063_credit_suisseThe government may be on the verge of actually prosecuting major banks for dirty dealings.

Ever since the financial meltdown crippled economies across the globe seven years ago, we have been hearing the public outcry over the government’s failure to prosecute the huge banks. But according to a story in The New York Times, the prosecutors in New York and Washington have set their sights on Credit Suisse for offering tax shelters to Americans and BNP Paribas, France’s largest bank, for doing business with countries like Sudan and Iran that are under U.S. sanctions.

The cases could produce the first guilty plea from a major bank in more than two decades, according to the Times.

Prosecutions against these companies, although not for the willful fraud involving mortgage-backed securities that led to the financial meltdown, would go far in countering the public perception that the government believes these institutions are “too big to jail.”

Prosecutors are seeking a way to criminally punish banks without putting them out of business and damaging the economy, interviews with lawyers and records reviewed by The New York Times indicate.

Lawyers told the Times that prosecutors are engaged in talks with BNP, which has a huge investment bank in New York, to gain a guilty plea from the bank’s parent company. In response, the bank has enlisted the support of high-ranking French officials to pressure prosecutors.

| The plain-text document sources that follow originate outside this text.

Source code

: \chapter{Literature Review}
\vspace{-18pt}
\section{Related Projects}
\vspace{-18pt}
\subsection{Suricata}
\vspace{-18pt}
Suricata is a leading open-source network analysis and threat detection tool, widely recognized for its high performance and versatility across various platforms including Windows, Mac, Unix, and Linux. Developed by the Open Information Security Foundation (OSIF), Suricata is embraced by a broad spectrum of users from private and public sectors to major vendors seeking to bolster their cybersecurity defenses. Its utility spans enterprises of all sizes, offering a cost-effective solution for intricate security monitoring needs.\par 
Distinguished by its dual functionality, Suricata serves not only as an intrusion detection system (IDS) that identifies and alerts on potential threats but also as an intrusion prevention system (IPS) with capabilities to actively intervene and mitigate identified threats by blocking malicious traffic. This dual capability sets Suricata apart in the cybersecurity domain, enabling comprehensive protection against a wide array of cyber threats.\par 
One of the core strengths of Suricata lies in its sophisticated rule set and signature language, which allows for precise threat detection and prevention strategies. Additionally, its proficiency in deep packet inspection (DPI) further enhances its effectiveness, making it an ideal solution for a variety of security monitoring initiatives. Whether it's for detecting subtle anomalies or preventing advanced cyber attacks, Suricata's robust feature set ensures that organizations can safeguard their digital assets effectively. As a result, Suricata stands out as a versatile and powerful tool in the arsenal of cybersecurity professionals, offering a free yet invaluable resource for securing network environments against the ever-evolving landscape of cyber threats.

During a meeting at the New York Fed’s headquarters in Lower Manhattan, Benjamin M. Lawsky, New York’s top financial regulator, said he planned to impose steep penalties against BNP and its employees but promised he would not revoke the bank’s license.

Attorney General Eric H. Holder Jr. told a congressional hearing last year, “I am concerned that the size of some of these institutions becomes so large that it does become difficult for us to prosecute them.

Holder’s criminal division has held discussions with the New York Fed about securing a guilty plea in the Credit Suisse tax shelter case, according to the Times.

Representatives for BNP and Credit Suisse declined to comment.